= Preventive analgesia =

Post-surgery pain reduction medical practice

Preventive analgesia is a practice aimed at reducing short- and long-term post-surgery pain. Activity in the body's pain signaling system during surgery produces "sensitization", increasing the intensity of post-operative pain. Reducing activity in the body's pain signaling system by the use of analgesics before, during and immediately after surgery is believed to reduce subsequent sensitization, and consequently the intensity of post-surgery pain. The types of nerve activity targeted in preventive analgesia include pre-surgery pain, all pain-system activity caused during surgery, and pain produced post-surgery by damage and inflammation. A person's assessment of pain intensity from standard experimental stimuli prior to surgery is correlated with the intensity of their post-surgery pain. Intensity of the post-surgery pain is correlated with pain intensity on release from hospital, and correlated with the likelihood of experiencing chronic post-surgery pain. Different medications such as pregabalin, acetaminophen, naproxen, and dextromethorphan have been tried in studies about preemptive analgesia. It is not known what causes some cases of acute post-surgery pain to become chronic long-term problems but pain intensity in the short- and long-term post-operative period is correlated with the amount of pain system activity during and around the time of the surgery. It is not known whether reducing post-operative sensitization by the use of preventive analgesia will affect the likelihood of acute post-operative pain becoming chronic.
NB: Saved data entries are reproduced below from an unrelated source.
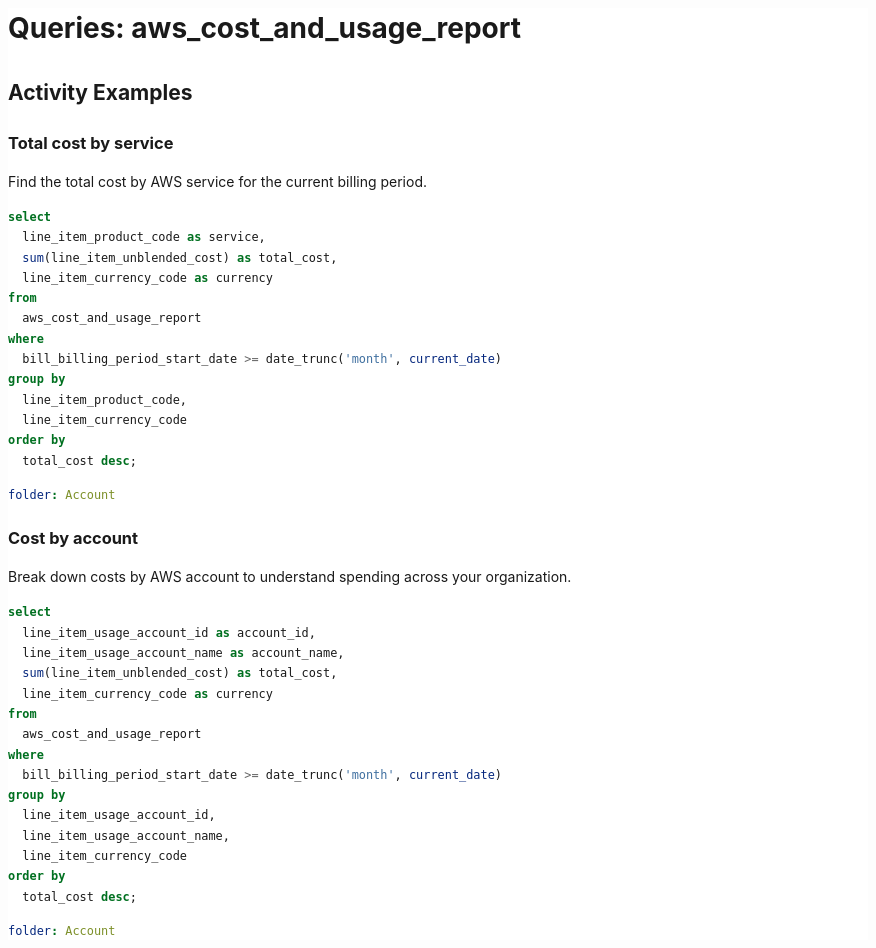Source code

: # Queries: aws_cost_and_usage_report

## Activity Examples

### Total cost by service

Find the total cost by AWS service for the current billing period.

```sql
select
  line_item_product_code as service,
  sum(line_item_unblended_cost) as total_cost,
  line_item_currency_code as currency
from
  aws_cost_and_usage_report
where
  bill_billing_period_start_date >= date_trunc('month', current_date)
group by
  line_item_product_code,
  line_item_currency_code
order by
  total_cost desc;
```

```yaml
folder: Account
```

### Cost by account

Break down costs by AWS account to understand spending across your organization.

```sql
select
  line_item_usage_account_id as account_id,
  line_item_usage_account_name as account_name,
  sum(line_item_unblended_cost) as total_cost,
  line_item_currency_code as currency
from
  aws_cost_and_usage_report
where
  bill_billing_period_start_date >= date_trunc('month', current_date)
group by
  line_item_usage_account_id,
  line_item_usage_account_name,
  line_item_currency_code
order by
  total_cost desc;
```

```yaml
folder: Account
```
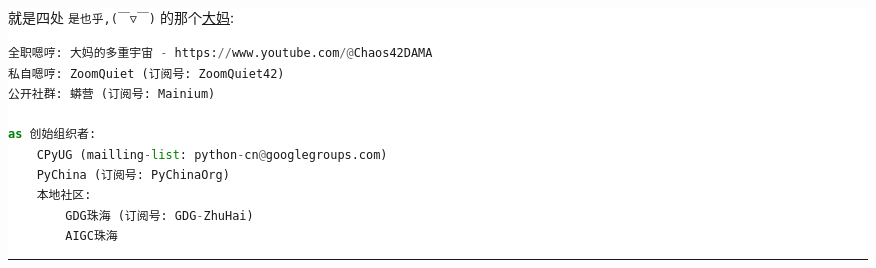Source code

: 就是四处 `是也乎,(￣▽￣)` 的那个[大妈](https://mp.weixin.qq.com/s/N5TuRRbF599D4Q90XdDA7g):



```python
全职嗯哼: 大妈的多重宇宙 - https://www.youtube.com/@Chaos42DAMA
私自嗯哼: ZoomQuiet (订阅号: ZoomQuiet42)
公开社群: 蟒营 (订阅号: Mainium)

as 创始组织者:
    CPyUG (mailling-list: python-cn@googlegroups.com)
    PyChina (订阅号: PyChinaOrg)
    本地社区: 
        GDG珠海 (订阅号: GDG-ZhuHai)
        AIGC珠海 

```

-------------



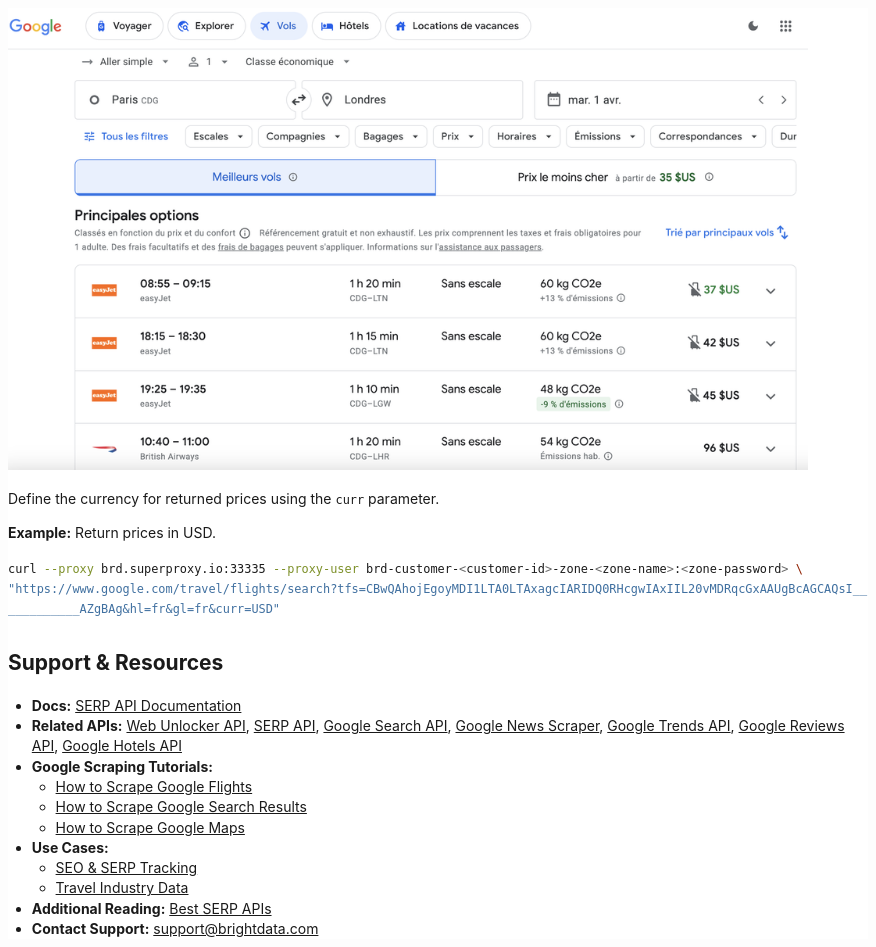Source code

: <img width="800" alt="bright-data-google-flights-api-currency" src="https://github.com/luminati-io/google-flights-api/blob/main/images/424820088-c571e99f-b854-449e-abc2-60149611ad5b.png" />

Define the currency for returned prices using the `curr` parameter.

**Example:** Return prices in USD.

```bash
curl --proxy brd.superproxy.io:33335 --proxy-user brd-customer-<customer-id>-zone-<zone-name>:<zone-password> \
"https://www.google.com/travel/flights/search?tfs=CBwQAhojEgoyMDI1LTA0LTAxagcIARIDQ0RHcgwIAxIIL20vMDRqcGxAAUgBcAGCAQsI____________AZgBAg&hl=fr&gl=fr&curr=USD"
```

## Support & Resources

- **Docs:** [SERP API Documentation](https://docs.brightdata.com/scraping-automation/serp-api/)
- **Related APIs:** [Web Unlocker API](https://github.com/luminati-io/web-unlocker-api), [SERP API](https://github.com/luminati-io/serp-api), [Google Search API](https://github.com/luminati-io/google-search-api), [Google News Scraper](https://github.com/luminati-io/Google-News-Scraper), [Google Trends API](https://github.com/luminati-io/google-trends-api), [Google Reviews API](https://github.com/luminati-io/google-reviews-api), [Google Hotels API](https://github.com/luminati-io/google-hotels-api)
- **Google Scraping Tutorials:**
    - [How to Scrape Google Flights](https://brightdata.com/blog/web-data/how-to-scrape-google-flights)
    - [How to Scrape Google Search Results](https://brightdata.com/blog/web-data/scraping-google-with-python)
    - [How to Scrape Google Maps](https://brightdata.com/blog/web-data/how-to-scrape-google-maps)
- **Use Cases:**
    - [SEO & SERP Tracking](https://brightdata.com/use-cases/serp-tracking)
    - [Travel Industry Data](https://brightdata.com/use-cases/travel)
- **Additional Reading:** [Best SERP APIs](https://brightdata.com/blog/web-data/best-serp-apis)
- **Contact Support:** [support@brightdata.com](mailto:support@brightdata.com)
Psychological interventions could serve as a complement to medication as it has been show to be effective in reducing both (sub)acute and chronic postsurgical pain.

== Risk factors ==
Preoperative predictors of poor postoperative pain control include younger age, female sex, smoking, history of depressive symptoms, history of anxiety symptoms, sleep difficulty, BMI, presence of preoperative pain and preoperative analgesia.